_Dataset content_:
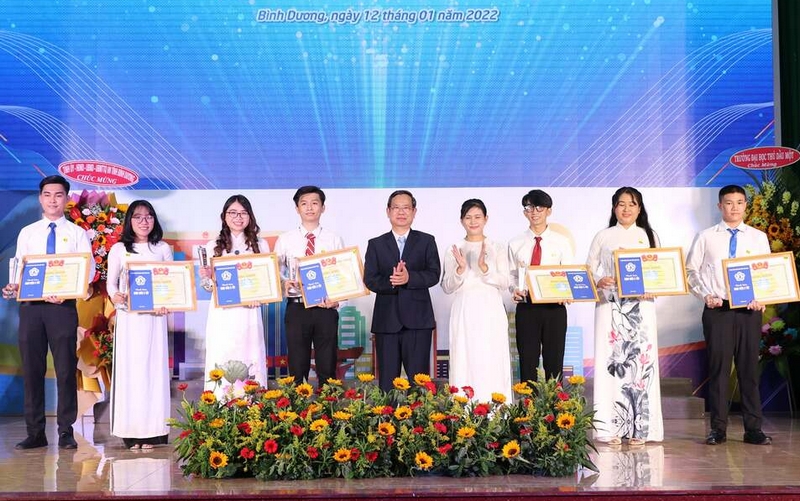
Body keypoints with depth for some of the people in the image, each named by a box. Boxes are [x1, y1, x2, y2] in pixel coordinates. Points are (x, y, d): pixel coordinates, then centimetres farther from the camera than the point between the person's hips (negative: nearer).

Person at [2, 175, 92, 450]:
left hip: (63, 305, -3)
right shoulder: (27, 233, 13)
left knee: (66, 369, 0)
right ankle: (35, 432, 15)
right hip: (30, 305, 3)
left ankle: (66, 431, 9)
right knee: (31, 369, 6)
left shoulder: (78, 233, 5)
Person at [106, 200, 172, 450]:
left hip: (154, 317, 1)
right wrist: (115, 296, -15)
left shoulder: (163, 249, 10)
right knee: (129, 368, -3)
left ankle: (152, 431, 3)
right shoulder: (119, 249, 8)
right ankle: (131, 432, 0)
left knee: (153, 368, 0)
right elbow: (111, 282, 7)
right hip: (128, 317, -1)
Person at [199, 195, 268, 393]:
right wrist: (207, 277, -13)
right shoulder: (213, 247, 9)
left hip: (249, 313, 0)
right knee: (220, 366, -1)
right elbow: (209, 286, 9)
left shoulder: (260, 245, 9)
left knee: (250, 363, -1)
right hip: (221, 315, 0)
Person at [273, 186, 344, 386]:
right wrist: (284, 284, -17)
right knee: (297, 368, 7)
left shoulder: (334, 240, 3)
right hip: (296, 309, 0)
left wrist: (336, 299, -13)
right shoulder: (285, 240, 4)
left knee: (327, 368, 6)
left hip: (326, 309, 0)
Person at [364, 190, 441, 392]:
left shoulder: (426, 241, 11)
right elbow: (369, 280, 1)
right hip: (386, 320, 1)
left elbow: (434, 275, -2)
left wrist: (409, 277, -19)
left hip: (418, 320, -1)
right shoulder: (376, 244, 12)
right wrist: (390, 282, -18)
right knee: (387, 381, 3)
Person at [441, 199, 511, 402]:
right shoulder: (454, 251, 8)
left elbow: (504, 282, -2)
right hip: (464, 313, 1)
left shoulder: (497, 249, 7)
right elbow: (447, 288, 4)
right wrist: (461, 269, -14)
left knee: (492, 365, -2)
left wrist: (484, 267, -18)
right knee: (465, 363, -2)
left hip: (491, 313, 0)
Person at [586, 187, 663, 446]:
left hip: (641, 307, 1)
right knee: (611, 363, -5)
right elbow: (589, 270, 9)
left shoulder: (649, 236, 13)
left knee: (641, 362, -4)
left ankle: (640, 429, 2)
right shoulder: (603, 237, 10)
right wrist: (599, 282, -11)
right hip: (610, 306, -1)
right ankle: (611, 428, -1)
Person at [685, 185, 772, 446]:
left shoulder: (758, 237, 8)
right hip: (717, 309, -1)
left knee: (749, 368, 5)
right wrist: (706, 295, -9)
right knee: (718, 368, 1)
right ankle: (718, 429, 9)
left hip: (749, 309, 1)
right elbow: (691, 270, 5)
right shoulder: (706, 237, 4)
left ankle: (753, 429, 12)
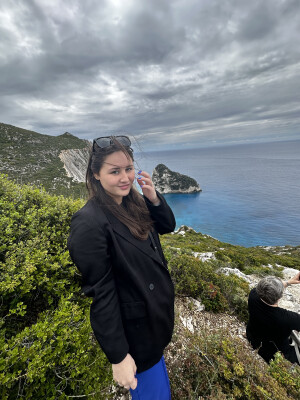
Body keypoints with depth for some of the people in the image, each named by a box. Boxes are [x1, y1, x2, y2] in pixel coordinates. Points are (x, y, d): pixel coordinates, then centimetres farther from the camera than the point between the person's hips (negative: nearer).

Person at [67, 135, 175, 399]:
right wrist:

_Exercise objective_: Write out every line of the items above again, word for word, but leave out the pictures.

_Output of the exercise_:
Body keypoints with depth for some of the people in the image, each named by a box. Boxes are [x1, y1, x2, y2] in pixel coordinates. Points are (x, y, d): pixel coordinates, then centimetres farther from the camera than the point between the person's hips (negative: nearer).

Person at [2, 175, 92, 450]:
left hip: (63, 305, -3)
right shoulder: (27, 233, 13)
left knee: (66, 369, 0)
right ankle: (35, 432, 15)
right hip: (30, 305, 3)
left ankle: (66, 431, 9)
right knee: (31, 369, 6)
left shoulder: (78, 233, 5)
Person at [106, 200, 172, 450]:
left hip: (154, 317, 1)
right wrist: (115, 296, -15)
left shoulder: (163, 249, 10)
right knee: (129, 368, -3)
left ankle: (152, 431, 3)
right shoulder: (119, 249, 8)
right ankle: (131, 432, 0)
left knee: (153, 368, 0)
right elbow: (111, 282, 7)
right hip: (128, 317, -1)
Person at [199, 195, 268, 393]:
right wrist: (207, 277, -13)
right shoulder: (213, 247, 9)
left hip: (249, 313, 0)
right knee: (220, 366, -1)
right elbow: (209, 286, 9)
left shoulder: (260, 245, 9)
left knee: (250, 363, -1)
right hip: (221, 315, 0)
Person at [273, 186, 344, 386]:
right wrist: (284, 284, -17)
right knee: (297, 368, 7)
left shoulder: (334, 240, 3)
right hip: (296, 309, 0)
left wrist: (336, 299, -13)
right shoulder: (285, 240, 4)
left knee: (327, 368, 6)
left hip: (326, 309, 0)
Person at [364, 190, 441, 392]:
left shoulder: (426, 241, 11)
right elbow: (369, 280, 1)
right hip: (386, 320, 1)
left elbow: (434, 275, -2)
left wrist: (409, 277, -19)
left hip: (418, 320, -1)
right shoulder: (376, 244, 12)
right wrist: (390, 282, -18)
right knee: (387, 381, 3)
Person at [441, 199, 511, 402]:
right shoulder: (454, 251, 8)
left elbow: (504, 282, -2)
right hip: (464, 313, 1)
left shoulder: (497, 249, 7)
right elbow: (447, 288, 4)
right wrist: (461, 269, -14)
left knee: (492, 365, -2)
left wrist: (484, 267, -18)
right knee: (465, 363, -2)
left hip: (491, 313, 0)
Person at [586, 187, 663, 446]:
left hip: (641, 307, 1)
right knee: (611, 363, -5)
right elbow: (589, 270, 9)
left shoulder: (649, 236, 13)
left knee: (641, 362, -4)
left ankle: (640, 429, 2)
right shoulder: (603, 237, 10)
right wrist: (599, 282, -11)
right hip: (610, 306, -1)
right ankle: (611, 428, -1)
Person at [685, 185, 772, 446]:
left shoulder: (758, 237, 8)
right hip: (717, 309, -1)
left knee: (749, 368, 5)
right wrist: (706, 295, -9)
right knee: (718, 368, 1)
right ankle: (718, 429, 9)
left hip: (749, 309, 1)
right elbow: (691, 270, 5)
right shoulder: (706, 237, 4)
left ankle: (753, 429, 12)
Body keypoints with depth for some of the people in the image, each named by a box. Boxes are [x1, y1, x2, y2] in pixel coordinates. Points are (x, y, d): pixel coordinates, then centimetres farther from the camera than the point between the person's hips (negative: nearer).

Person at [67, 135, 175, 399]:
right wrist:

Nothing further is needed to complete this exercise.